**PROBLEM TO WORK ON**
The copy should hold exactly the lines below from the one that contains "Virgen de los" through the one that contains "配信で激怒 堀大輔氏が物議" and nothing else, so no pictures.

RECORD EXTRACTS below:

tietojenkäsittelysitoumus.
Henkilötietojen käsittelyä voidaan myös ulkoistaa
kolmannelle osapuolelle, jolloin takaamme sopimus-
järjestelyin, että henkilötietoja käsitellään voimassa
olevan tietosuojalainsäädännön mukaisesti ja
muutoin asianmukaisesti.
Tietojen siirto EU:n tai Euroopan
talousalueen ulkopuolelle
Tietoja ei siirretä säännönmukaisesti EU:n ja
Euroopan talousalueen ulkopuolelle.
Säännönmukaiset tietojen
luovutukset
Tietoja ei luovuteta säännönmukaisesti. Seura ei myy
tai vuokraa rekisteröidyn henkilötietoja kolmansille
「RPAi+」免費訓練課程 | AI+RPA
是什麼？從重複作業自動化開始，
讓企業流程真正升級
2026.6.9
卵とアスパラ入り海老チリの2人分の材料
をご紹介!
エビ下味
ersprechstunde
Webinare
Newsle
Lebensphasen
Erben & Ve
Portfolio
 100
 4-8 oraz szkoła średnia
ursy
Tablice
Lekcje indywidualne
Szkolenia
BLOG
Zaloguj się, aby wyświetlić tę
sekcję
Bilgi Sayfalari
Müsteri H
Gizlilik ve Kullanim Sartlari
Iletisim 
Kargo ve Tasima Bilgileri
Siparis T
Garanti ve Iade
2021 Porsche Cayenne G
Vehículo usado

End of RECORD EXTRACTS.
RECORD EXTRACTS below:

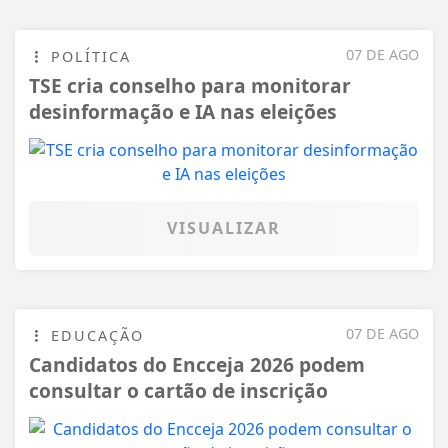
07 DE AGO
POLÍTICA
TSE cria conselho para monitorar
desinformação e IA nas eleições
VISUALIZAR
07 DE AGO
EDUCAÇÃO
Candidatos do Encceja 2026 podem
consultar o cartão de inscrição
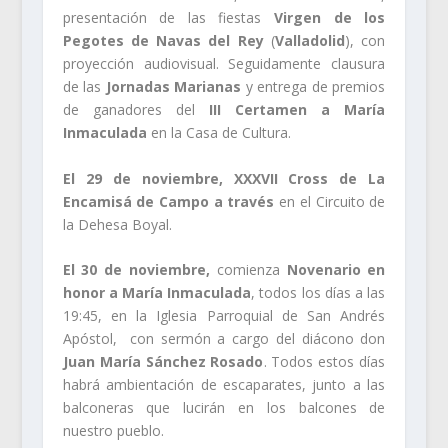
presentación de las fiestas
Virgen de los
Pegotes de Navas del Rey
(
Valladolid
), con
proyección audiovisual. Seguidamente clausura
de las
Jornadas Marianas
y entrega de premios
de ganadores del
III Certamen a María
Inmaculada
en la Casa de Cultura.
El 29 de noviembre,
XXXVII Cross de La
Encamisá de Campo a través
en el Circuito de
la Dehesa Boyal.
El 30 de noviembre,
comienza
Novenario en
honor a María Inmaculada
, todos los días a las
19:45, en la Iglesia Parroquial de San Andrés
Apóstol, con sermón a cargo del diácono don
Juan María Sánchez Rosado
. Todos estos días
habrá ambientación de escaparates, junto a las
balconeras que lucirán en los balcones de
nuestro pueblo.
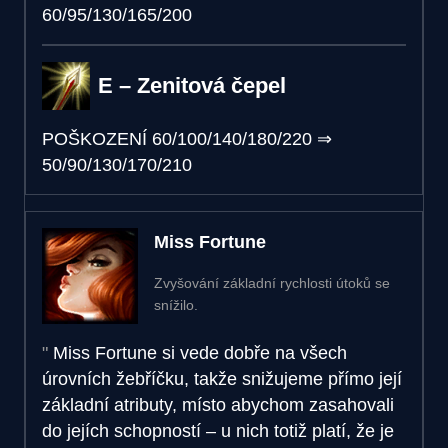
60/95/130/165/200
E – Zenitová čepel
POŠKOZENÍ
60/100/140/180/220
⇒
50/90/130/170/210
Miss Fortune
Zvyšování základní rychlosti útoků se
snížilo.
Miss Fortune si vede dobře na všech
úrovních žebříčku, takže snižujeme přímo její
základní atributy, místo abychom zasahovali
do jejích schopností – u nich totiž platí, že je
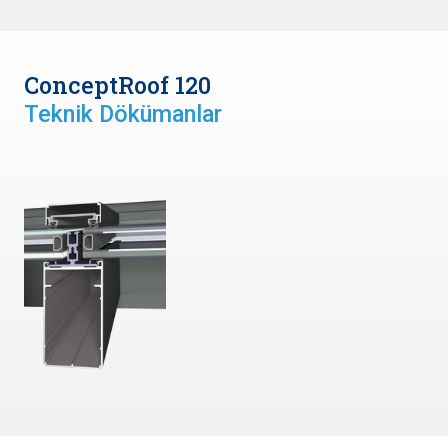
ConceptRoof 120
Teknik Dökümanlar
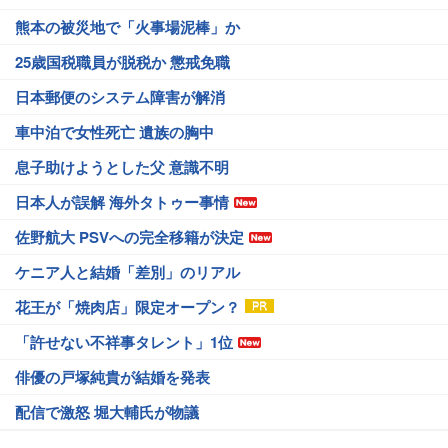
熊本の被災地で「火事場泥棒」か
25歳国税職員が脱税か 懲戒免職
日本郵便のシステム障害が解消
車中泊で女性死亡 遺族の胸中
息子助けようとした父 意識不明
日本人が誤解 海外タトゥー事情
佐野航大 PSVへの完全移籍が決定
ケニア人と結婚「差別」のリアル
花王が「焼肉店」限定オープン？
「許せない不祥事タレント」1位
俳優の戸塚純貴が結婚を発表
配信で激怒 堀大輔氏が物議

End of RECORD EXTRACTS.

**EXERCISE RESPONSE**
Virgen de los
Pegotes de Navas del Rey
(
Valladolid
), con
proyección audiovisual. Seguidamente clausura
de las
Jornadas Marianas
y entrega de premios
de ganadores del
III Certamen a María
Inmaculada
en la Casa de Cultura.
El 29 de noviembre,
XXXVII Cross de La
Encamisá de Campo a través
en el Circuito de
la Dehesa Boyal.
El 30 de noviembre,
comienza
Novenario en
honor a María Inmaculada
, todos los días a las
19:45, en la Iglesia Parroquial de San Andrés
Apóstol, con sermón a cargo del diácono don
Juan María Sánchez Rosado
. Todos estos días
habrá ambientación de escaparates, junto a las
balconeras que lucirán en los balcones de
nuestro pueblo.
60/95/130/165/200
E – Zenitová čepel
POŠKOZENÍ
60/100/140/180/220
⇒
50/90/130/170/210
Miss Fortune
Zvyšování základní rychlosti útoků se
snížilo.
Miss Fortune si vede dobře na všech
úrovních žebříčku, takže snižujeme přímo její
základní atributy, místo abychom zasahovali
do jejích schopností – u nich totiž platí, že je
ConceptRoof 120
Teknik Dökümanlar
熊本の被災地で「火事場泥棒」か
25歳国税職員が脱税か 懲戒免職
日本郵便のシステム障害が解消
車中泊で女性死亡 遺族の胸中
息子助けようとした父 意識不明
日本人が誤解 海外タトゥー事情
佐野航大 PSVへの完全移籍が決定
ケニア人と結婚「差別」のリアル
花王が「焼肉店」限定オープン？
「許せない不祥事タレント」1位
俳優の戸塚純貴が結婚を発表
配信で激怒 堀大輔氏が物議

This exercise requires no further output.